§ What the task asks
Each line from the line that includes "text [150, 1417, 1125, 1446]" through the end of the material below must be transcribed exactly, with no other lines.

──────── Source data

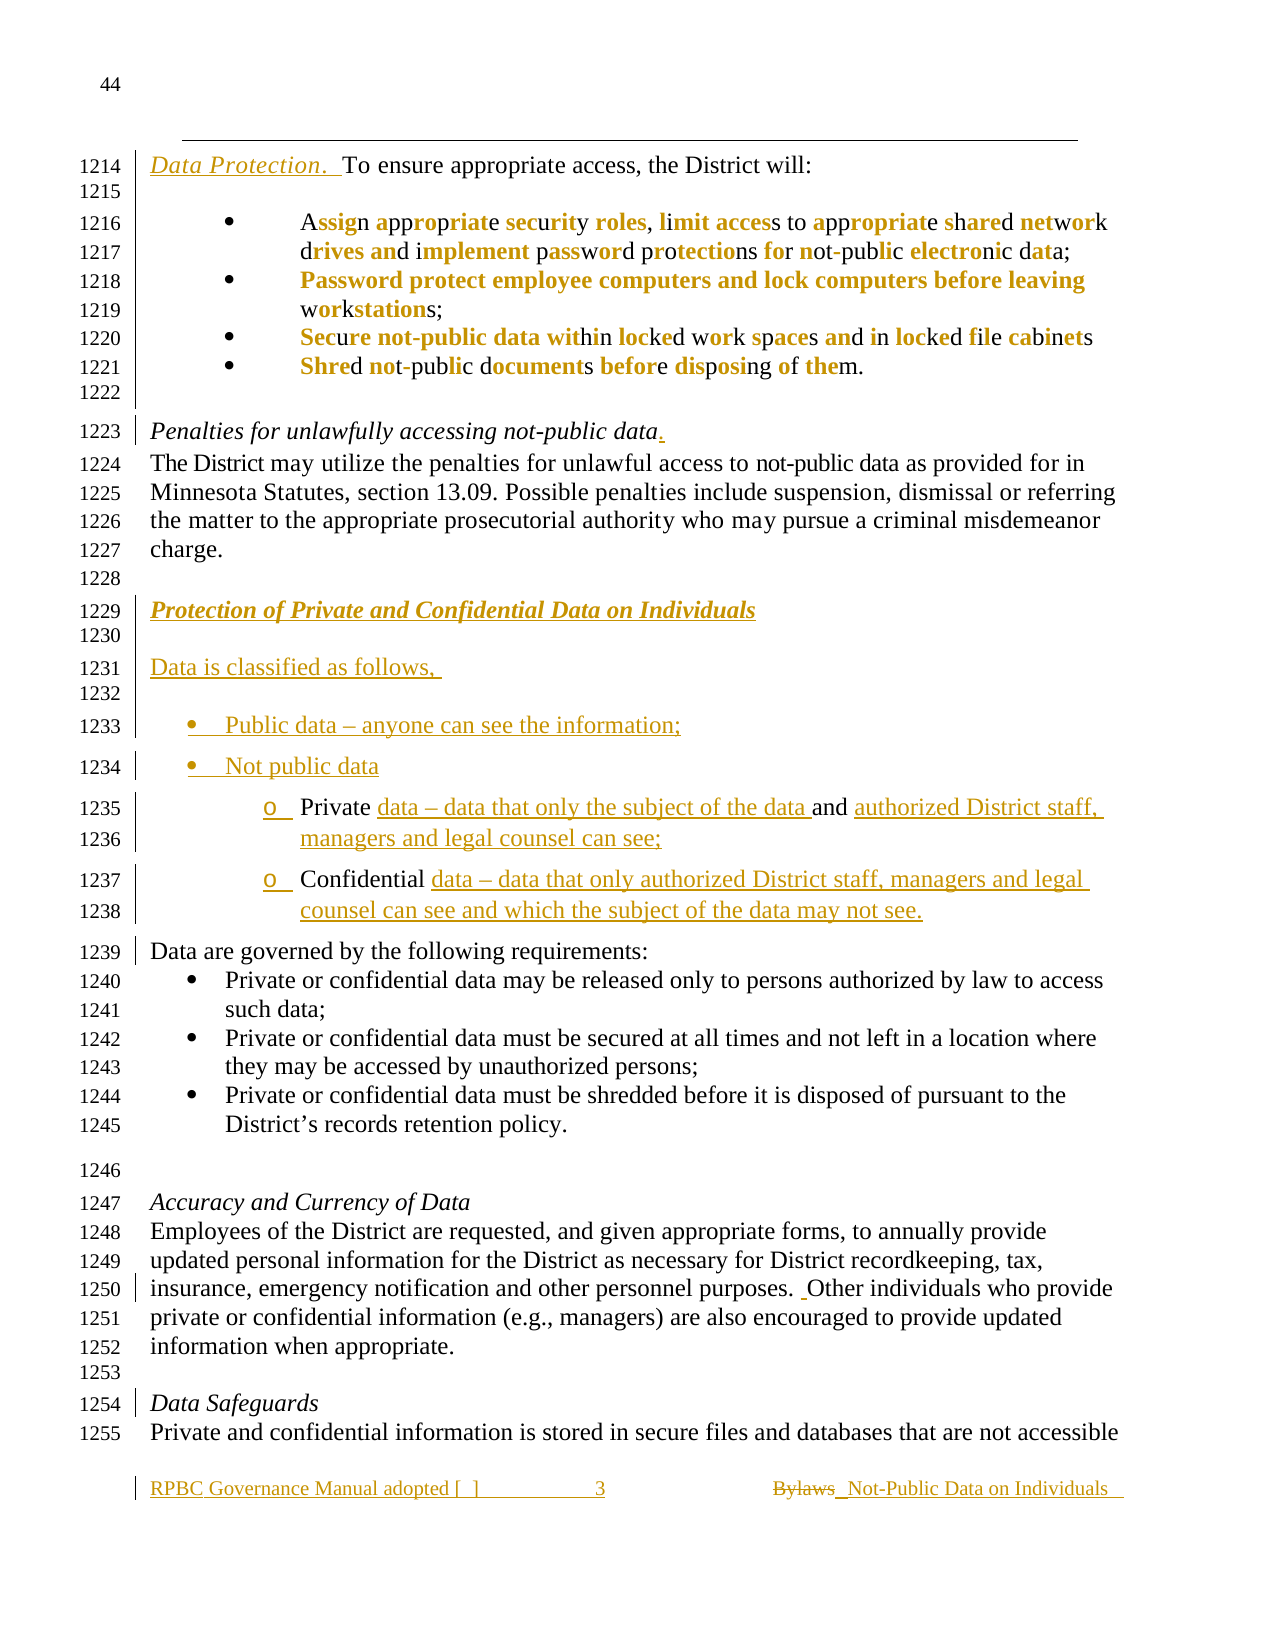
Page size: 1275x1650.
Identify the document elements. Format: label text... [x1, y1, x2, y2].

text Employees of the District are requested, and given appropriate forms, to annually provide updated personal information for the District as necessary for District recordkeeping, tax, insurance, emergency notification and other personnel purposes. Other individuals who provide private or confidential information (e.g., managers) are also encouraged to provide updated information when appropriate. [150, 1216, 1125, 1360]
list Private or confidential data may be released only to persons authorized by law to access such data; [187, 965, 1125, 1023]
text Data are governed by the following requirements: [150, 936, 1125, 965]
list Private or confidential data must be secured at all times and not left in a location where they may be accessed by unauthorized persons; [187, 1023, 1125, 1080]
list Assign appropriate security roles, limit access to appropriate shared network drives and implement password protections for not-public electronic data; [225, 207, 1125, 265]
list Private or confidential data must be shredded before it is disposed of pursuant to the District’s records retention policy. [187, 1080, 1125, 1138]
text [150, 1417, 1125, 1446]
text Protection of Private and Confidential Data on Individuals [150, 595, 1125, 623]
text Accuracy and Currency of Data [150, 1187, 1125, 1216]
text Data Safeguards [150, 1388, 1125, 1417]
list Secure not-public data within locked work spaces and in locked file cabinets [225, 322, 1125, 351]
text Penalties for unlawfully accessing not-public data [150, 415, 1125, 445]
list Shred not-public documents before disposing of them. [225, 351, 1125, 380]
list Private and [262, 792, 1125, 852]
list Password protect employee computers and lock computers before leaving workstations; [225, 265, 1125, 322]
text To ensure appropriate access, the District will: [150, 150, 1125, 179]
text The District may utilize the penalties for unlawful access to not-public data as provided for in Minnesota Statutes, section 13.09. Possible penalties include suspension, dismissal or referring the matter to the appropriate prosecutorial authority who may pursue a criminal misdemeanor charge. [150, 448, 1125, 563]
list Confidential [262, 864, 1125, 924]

────────────────

§ Exercise result
text [150, 1417, 1125, 1446]
text Protection of Private and Confidential Data on Individuals [150, 595, 1125, 623]
text Accuracy and Currency of Data [150, 1187, 1125, 1216]
text Data Safeguards [150, 1388, 1125, 1417]
list Secure not-public data within locked work spaces and in locked file cabinets [225, 322, 1125, 351]
text Penalties for unlawfully accessing not-public data [150, 415, 1125, 445]
list Shred not-public documents before disposing of them. [225, 351, 1125, 380]
list Private and [262, 792, 1125, 852]
list Password protect employee computers and lock computers before leaving workstations; [225, 265, 1125, 322]
text To ensure appropriate access, the District will: [150, 150, 1125, 179]
text The District may utilize the penalties for unlawful access to not-public data as provided for in Minnesota Statutes, section 13.09. Possible penalties include suspension, dismissal or referring the matter to the appropriate prosecutorial authority who may pursue a criminal misdemeanor charge. [150, 448, 1125, 563]
list Confidential [262, 864, 1125, 924]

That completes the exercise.